Baru kali ini terjadi di Indonesia: seorang mencopot gelarnya sendiri lantaran kecewa pada bidang ilmunya. Ia merasa gagal mengajar jurnalisme. Ia merasa tinggal sangat sedikit wartawan yang masih baik.

Saya mencatat banyak kekecewaan yang dialami Effendi Gazali dalam hidupnya.

Tahun lalu ia kecewa karena gugatannya ke Mahkamah Konstitusi ditolak. Ia ingin pencalonan presiden tidak dibatasi kepemilikan kursi di parlemen. Ia ingin siapa saja bisa diusung partai-apa-saja menjadi calon presiden.

Kekecewaannya mencapai 9,95. Mepet batas atas. Padahal ia serius banget memperjuangkan itu. Demi demokrasi.

Effendi juga pernah kecewa pada almamaternya sendiri: Universitas Indonesia. Yakni terkait dengan kualitas calon rektor pada saat itu. Ia sampai bergabung ke dalam gerakan #saveUI.

Tingkat kekecewaannya saat itu: 8. Angkanya tidak sampai 9. Ia tidak sekecewa terhadap jurnalisme dan Mahkamah Konstitusi.

Padahal gara-gara itu ia tidak bisa menjadi di UI. "Gak jadi kan tidak apa-apa.
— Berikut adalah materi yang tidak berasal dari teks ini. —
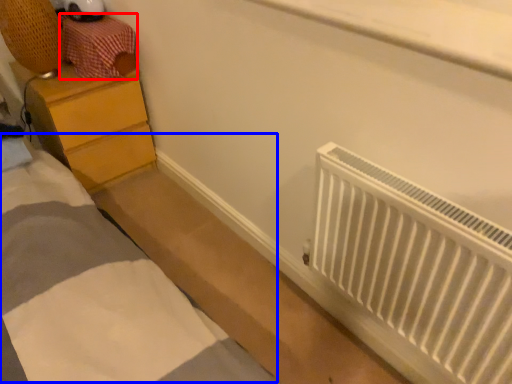
Question: Which of the following is the farthest to the observer, drawer (highlighted by a red box) or bed (highlighted by a blue box)?

Choices:
 (A) drawer
 (B) bed

Answer: (A)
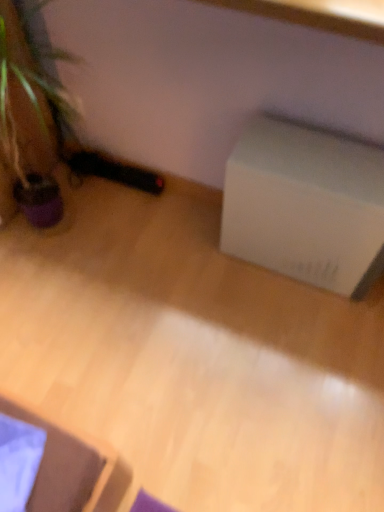
Where is `free space in front of white matte box at lower right`? Image resolution: width=384 pixels, height=512 pixels. free space in front of white matte box at lower right is located at coordinates (293, 339).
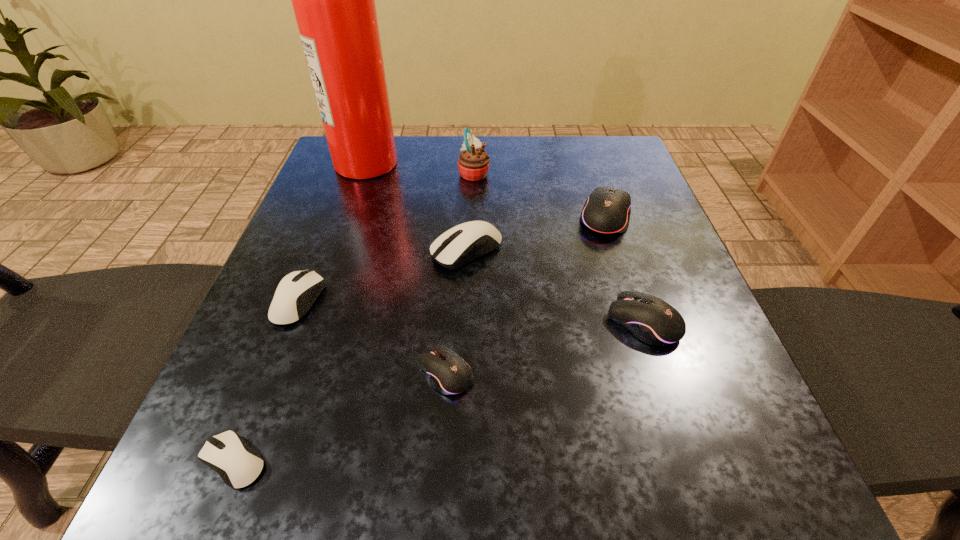
Locate an element on the screen. The width and height of the screenshot is (960, 540). empty space that is in between the leftmost black computer mouse and the biggest white mouse is located at coordinates (456, 312).

You are a GUI agent. You are given a task and a screenshot of the screen. Output one action in this format:
    pyautogui.click(x=<x>, y=<y>)
    Task: Click on the object that can be found as the second closest to the leftmost black computer mouse
    
    Given the screenshot: What is the action you would take?
    pyautogui.click(x=297, y=291)

The width and height of the screenshot is (960, 540). I want to click on object that can be found as the second closest to the second nearest white mouse, so click(x=465, y=242).

Locate an element on the screen. This screenshot has width=960, height=540. mouse that can be found as the closest to the leftmost black computer mouse is located at coordinates (465, 242).

Identify which mouse is the closest to the shortest mouse. Please provide its 2D coordinates. Your answer should be formatted as a tuple, i.e. [(x, y)], where the tuple contains the x and y coordinates of a point satisfying the conditions above.

[(297, 291)]

The height and width of the screenshot is (540, 960). What are the coordinates of `black computer mouse that can be found as the closest to the fire extinguisher` in the screenshot? It's located at pos(607,210).

You are a GUI agent. You are given a task and a screenshot of the screen. Output one action in this format:
    pyautogui.click(x=<x>, y=<y>)
    Task: Click on the black computer mouse that is the second closest one to the biggest white mouse
    The width and height of the screenshot is (960, 540).
    Given the screenshot: What is the action you would take?
    pyautogui.click(x=449, y=374)

Identify which white mouse is located as the second nearest to the tallest mouse. Please provide its 2D coordinates. Your answer should be formatted as a tuple, i.e. [(x, y)], where the tuple contains the x and y coordinates of a point satisfying the conditions above.

[(297, 291)]

This screenshot has height=540, width=960. In order to click on white mouse object that ranks as the closest to the second farthest white mouse in this screenshot , I will do `click(238, 464)`.

What are the coordinates of `free space that satisfies the following two spatial constraints: 1. on the front-facing side of the muffin; 2. on the right side of the second smallest black computer mouse` in the screenshot? It's located at (x=471, y=322).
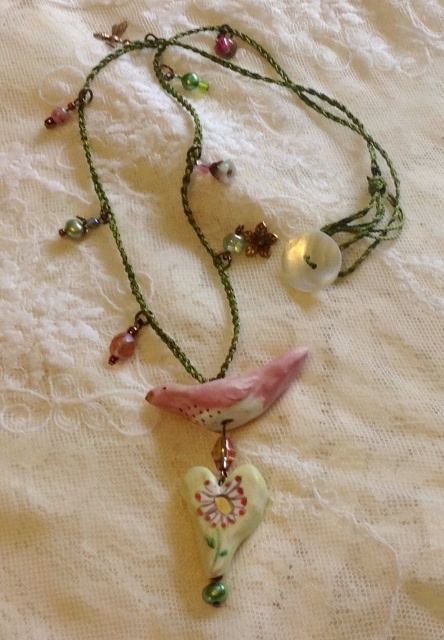
Can you confirm if porcelain heart at center is positioned above matte pink clay bird at center?

Yes, porcelain heart at center is above matte pink clay bird at center.

Which is behind, point (181, 356) or point (206, 381)?

Point (181, 356)

This screenshot has height=640, width=444. What do you see at coordinates (199, 157) in the screenshot?
I see `porcelain heart at center` at bounding box center [199, 157].

Find the location of `porcelain heart at center`. porcelain heart at center is located at coordinates (199, 157).

Does matte pink clay bird at center have a larger size compared to porcelain flower at center?

Yes, matte pink clay bird at center is bigger than porcelain flower at center.

Is matte pink clay bird at center wider than porcelain flower at center?

Yes, matte pink clay bird at center is wider than porcelain flower at center.

Is point (182, 394) behind point (233, 512)?

Yes.

Find the location of a particular element. The height and width of the screenshot is (640, 444). matte pink clay bird at center is located at coordinates (230, 394).

Is point (95, 189) less distant than point (226, 506)?

That is False.

Between point (178, 93) and point (240, 481), which one is positioned in front?

Point (240, 481) is in front.

The image size is (444, 640). What do you see at coordinates (199, 157) in the screenshot?
I see `porcelain heart at center` at bounding box center [199, 157].

Identify the location of porcelain heart at center. (199, 157).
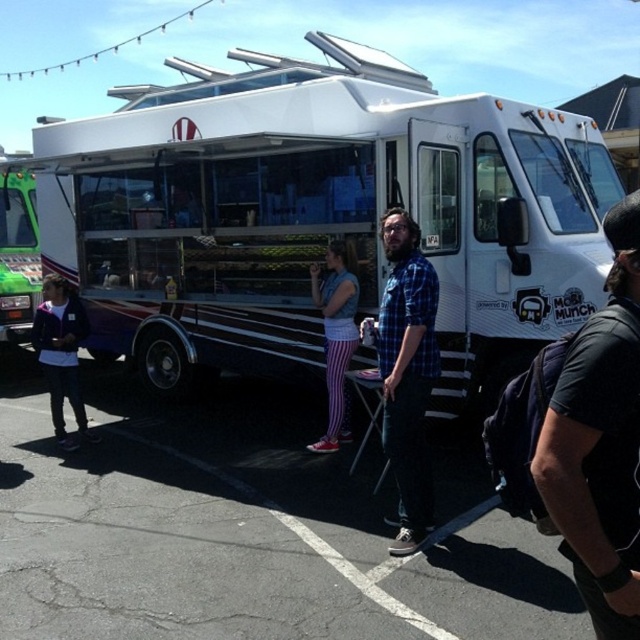
Question: Which object appears closest to the camera in this image?

Choices:
 (A) black fabric backpack at lower right
 (B) white glossy food truck at center
 (C) blue plaid shirt at center
 (D) matte purple jacket at left

Answer: (A)

Question: Is blue plaid shirt at center thinner than denim vest at center?

Choices:
 (A) no
 (B) yes

Answer: (B)

Question: Is black fabric backpack at lower right below denim vest at center?

Choices:
 (A) yes
 (B) no

Answer: (A)

Question: Which point appears farthest from the camera in this image?

Choices:
 (A) (417, 387)
 (B) (627, 230)
 (C) (284, 202)
 (D) (324, 280)

Answer: (C)

Question: Does white glossy food truck at center have a larger size compared to denim vest at center?

Choices:
 (A) yes
 (B) no

Answer: (A)

Question: Which point is closer to the camera taking this photo?

Choices:
 (A) (637, 413)
 (B) (419, 102)

Answer: (A)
Dr Imam B. Prasojo juga belum diangkat menjadi guru besar. Padahal ia lebih layak dari banyak yang sudah jadi ," katanya.

Ada satu lagi kekecewaan Effendi Gazali. Semoga istrinya tidak membaca Disway hari ini. Ia pernah kecewa ditinggal pacarnya. Nilai kekecewaannya –saat itu– mencapai 9.

Pacarnya itu wanita Amerika. Kulit putih. Blonde. Sudah 3,5 tahun menjalin cinta. Si cewek pernah tiga kali ke Indonesia. Dia sempat diajak berkunjung ke UI. Dia kaget melihat banyak orang naik kereta api di atas atap gerbong. Dia prihatin melihat begitu banyak pengemis di pinggir jalan. Dia merasa tidak bisa hidup di Indonesia.

"Dia terlalu rasional," kata Effendi.

Maka jadilah Effendi jomblo berkepanjangan. Intelektual tapi jomblo. Jomblo tapi intelektual. Ia pun masuk grup jomblo berkualitas.

Jodohnya baru ketemu ketika ia berumur 42 tahun. Yakni Hikmah Ridho Ali Alatas. Umurnya sama - -hanya angkanya dibalik. Ia keluarga Shihab yang juga keluarga Alatas.

Kekecewaannya yang 9 itu sudah lama lenyap. Kini istrinya itu menjadi sumber kebahagiannya. Angka kebahagiaan itu mencapai 9,96. Melebihi kebahagiannya menjadi bintang acara TV Republik Benar Benar Mabuk (9,95), menjadi pelawak stand up comedy (8,5), dan menulis (9,5). Ia berseloroh lebih bahagia ketika membaca Disway daripada menulis karya jurnalisme. Ia pernah jadi wartawan mingguan Bola, grup Kompas.

Memang banyak orang kaget ketika Effendi tampil di TV. Terutama ketika ia bicara soal benur dan lobster. Tidak banyak yang tahu kalau Effendi itu anak nelayan. Masa kecilnya bergelut dengan ikan dan udang. Yakni di kampung kelahirannya, Parak Nipah –di Muaro Padang.

Ia baru ke Jakarta setelah tamat SMA terbaik di Padang saat itu, Don Bosco –untuk kuliah di UI. Di UI pula Effendi meraih gelar master komunikasi.